(GIVEN DATA Opens)
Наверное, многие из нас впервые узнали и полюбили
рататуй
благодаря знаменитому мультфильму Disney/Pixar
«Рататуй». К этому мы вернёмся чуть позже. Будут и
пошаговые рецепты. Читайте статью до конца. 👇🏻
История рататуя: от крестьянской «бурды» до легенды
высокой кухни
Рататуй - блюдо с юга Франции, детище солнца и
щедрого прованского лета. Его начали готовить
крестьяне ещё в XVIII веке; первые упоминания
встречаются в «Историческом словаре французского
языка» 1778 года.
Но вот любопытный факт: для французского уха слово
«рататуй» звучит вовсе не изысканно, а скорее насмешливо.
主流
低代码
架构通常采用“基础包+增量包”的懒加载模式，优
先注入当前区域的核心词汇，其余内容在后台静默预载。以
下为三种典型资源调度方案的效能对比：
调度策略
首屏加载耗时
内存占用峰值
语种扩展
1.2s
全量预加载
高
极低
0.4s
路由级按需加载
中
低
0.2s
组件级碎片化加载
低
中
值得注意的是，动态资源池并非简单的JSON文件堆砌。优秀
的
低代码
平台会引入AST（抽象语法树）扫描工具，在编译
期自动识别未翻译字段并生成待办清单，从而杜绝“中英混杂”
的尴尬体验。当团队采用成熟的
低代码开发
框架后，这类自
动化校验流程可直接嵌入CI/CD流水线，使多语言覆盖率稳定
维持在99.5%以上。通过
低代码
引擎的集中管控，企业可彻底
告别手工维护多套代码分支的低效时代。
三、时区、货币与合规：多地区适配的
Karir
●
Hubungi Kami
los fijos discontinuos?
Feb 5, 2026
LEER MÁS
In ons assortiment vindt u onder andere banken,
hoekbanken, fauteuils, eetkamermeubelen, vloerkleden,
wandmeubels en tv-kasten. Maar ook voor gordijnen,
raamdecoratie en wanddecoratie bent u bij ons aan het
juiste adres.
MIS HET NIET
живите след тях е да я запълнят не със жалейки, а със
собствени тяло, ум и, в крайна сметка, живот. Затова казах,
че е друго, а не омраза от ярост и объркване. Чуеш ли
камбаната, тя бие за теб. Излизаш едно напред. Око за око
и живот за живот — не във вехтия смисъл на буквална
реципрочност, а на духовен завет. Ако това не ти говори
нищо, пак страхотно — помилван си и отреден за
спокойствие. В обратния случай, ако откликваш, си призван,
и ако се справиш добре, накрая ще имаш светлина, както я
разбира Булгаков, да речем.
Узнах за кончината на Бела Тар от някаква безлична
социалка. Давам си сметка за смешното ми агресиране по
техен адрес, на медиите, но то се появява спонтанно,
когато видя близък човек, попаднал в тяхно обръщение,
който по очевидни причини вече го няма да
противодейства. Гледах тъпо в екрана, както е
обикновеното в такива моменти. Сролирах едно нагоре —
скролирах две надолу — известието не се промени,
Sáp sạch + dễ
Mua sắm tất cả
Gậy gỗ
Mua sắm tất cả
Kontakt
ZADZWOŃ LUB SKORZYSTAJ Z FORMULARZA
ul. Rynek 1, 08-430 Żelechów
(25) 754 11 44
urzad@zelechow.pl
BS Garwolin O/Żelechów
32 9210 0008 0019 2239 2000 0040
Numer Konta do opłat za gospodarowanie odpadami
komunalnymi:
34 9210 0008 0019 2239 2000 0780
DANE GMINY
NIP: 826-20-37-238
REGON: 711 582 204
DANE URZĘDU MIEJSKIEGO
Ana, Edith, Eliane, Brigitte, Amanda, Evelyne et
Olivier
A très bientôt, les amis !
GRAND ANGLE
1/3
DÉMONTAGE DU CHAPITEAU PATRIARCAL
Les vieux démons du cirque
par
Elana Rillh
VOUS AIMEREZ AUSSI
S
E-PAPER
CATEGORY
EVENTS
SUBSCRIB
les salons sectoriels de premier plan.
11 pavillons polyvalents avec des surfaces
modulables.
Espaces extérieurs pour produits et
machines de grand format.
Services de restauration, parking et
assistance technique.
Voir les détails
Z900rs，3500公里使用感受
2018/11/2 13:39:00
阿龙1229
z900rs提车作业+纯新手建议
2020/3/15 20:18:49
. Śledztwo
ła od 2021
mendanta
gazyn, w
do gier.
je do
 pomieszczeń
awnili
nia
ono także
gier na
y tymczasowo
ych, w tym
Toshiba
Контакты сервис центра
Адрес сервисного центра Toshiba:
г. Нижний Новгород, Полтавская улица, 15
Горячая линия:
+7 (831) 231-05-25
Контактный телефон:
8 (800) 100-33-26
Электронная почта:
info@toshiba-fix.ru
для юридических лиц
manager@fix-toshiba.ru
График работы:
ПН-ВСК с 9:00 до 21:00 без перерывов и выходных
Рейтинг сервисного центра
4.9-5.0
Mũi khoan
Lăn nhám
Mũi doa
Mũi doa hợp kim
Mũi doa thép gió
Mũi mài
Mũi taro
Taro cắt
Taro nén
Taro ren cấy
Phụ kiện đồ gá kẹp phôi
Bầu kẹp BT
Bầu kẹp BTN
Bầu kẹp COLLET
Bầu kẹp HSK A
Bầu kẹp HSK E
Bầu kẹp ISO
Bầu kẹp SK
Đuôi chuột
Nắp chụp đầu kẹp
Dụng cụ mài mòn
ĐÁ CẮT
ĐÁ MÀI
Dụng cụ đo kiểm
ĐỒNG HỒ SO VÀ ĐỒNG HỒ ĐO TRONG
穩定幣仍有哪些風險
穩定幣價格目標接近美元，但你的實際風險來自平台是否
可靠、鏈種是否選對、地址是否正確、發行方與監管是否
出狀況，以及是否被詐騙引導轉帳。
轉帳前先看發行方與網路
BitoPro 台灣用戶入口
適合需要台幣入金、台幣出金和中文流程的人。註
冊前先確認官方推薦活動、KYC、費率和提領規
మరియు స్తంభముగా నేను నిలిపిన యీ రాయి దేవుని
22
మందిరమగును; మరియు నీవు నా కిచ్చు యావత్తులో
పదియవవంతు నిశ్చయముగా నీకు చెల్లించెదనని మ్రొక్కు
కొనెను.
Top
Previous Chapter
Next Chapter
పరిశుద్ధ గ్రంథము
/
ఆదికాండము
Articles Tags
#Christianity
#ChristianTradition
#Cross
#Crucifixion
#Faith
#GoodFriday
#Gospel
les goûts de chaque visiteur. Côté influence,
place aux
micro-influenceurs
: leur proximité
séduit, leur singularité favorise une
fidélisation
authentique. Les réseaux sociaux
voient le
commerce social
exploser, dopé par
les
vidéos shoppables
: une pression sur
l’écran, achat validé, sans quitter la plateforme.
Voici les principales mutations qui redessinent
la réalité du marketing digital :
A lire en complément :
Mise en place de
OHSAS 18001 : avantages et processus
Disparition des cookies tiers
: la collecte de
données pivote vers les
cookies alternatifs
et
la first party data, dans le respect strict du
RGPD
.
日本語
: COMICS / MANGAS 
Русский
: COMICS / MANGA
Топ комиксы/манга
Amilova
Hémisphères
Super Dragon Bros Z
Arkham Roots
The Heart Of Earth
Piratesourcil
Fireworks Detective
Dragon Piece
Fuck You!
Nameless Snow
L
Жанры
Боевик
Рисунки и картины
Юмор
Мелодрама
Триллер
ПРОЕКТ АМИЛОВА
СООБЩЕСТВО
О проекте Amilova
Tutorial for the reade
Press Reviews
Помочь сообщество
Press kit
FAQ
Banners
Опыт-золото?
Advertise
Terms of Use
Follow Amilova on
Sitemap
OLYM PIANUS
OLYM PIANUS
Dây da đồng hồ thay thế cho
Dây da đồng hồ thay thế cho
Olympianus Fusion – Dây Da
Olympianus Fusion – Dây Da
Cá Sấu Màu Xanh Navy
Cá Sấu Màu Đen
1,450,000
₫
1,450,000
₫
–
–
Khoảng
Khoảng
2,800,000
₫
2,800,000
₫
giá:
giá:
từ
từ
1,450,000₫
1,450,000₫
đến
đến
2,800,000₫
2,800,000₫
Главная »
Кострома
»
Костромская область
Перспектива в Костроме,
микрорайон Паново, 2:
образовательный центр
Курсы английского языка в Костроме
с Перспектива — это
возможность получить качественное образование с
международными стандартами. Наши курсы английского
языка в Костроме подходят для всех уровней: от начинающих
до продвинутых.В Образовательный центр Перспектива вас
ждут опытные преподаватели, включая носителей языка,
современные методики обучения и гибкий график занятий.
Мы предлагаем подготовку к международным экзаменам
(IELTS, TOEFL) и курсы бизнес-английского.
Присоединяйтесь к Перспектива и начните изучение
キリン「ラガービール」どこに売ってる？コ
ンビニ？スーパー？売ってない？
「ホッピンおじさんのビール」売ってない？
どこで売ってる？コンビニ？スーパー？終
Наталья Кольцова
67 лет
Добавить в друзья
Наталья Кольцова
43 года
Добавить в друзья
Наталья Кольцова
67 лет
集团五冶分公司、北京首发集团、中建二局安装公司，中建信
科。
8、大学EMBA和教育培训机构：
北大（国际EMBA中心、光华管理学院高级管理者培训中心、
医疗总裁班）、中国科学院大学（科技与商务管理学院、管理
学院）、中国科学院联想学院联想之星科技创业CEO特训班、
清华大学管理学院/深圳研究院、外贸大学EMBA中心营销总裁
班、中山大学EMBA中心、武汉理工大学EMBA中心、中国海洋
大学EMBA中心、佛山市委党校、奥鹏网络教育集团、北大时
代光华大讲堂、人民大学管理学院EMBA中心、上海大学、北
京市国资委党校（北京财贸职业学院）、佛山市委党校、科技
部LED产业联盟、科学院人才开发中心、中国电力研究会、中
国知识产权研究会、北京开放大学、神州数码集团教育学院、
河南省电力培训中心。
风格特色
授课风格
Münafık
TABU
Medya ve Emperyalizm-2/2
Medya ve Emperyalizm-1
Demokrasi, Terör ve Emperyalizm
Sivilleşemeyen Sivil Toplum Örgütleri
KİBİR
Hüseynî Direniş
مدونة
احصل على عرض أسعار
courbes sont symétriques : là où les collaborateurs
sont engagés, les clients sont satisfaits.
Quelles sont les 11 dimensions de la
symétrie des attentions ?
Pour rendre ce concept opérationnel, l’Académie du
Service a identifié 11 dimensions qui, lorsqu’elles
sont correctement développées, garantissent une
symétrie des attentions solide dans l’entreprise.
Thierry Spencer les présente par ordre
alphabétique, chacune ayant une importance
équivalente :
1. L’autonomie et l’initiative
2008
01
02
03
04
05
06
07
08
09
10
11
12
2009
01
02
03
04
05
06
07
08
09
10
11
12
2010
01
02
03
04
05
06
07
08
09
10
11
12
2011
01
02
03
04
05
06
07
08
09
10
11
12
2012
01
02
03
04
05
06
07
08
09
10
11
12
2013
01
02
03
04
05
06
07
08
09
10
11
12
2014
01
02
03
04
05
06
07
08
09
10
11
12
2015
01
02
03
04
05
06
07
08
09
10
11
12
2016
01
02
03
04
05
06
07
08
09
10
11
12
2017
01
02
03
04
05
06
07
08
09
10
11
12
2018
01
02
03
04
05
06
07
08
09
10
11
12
(GIVEN DATA Closes)
Can you echo back everything from the first line above down to the line containing "Но вот любопытный", including both of those lines, word for word?

Наверное, многие из нас впервые узнали и полюбили
рататуй
благодаря знаменитому мультфильму Disney/Pixar
«Рататуй». К этому мы вернёмся чуть позже. Будут и
пошаговые рецепты. Читайте статью до конца. 👇🏻
История рататуя: от крестьянской «бурды» до легенды
высокой кухни
Рататуй - блюдо с юга Франции, детище солнца и
щедрого прованского лета. Его начали готовить
крестьяне ещё в XVIII веке; первые упоминания
встречаются в «Историческом словаре французского
языка» 1778 года.
Но вот любопытный факт: для французского уха слово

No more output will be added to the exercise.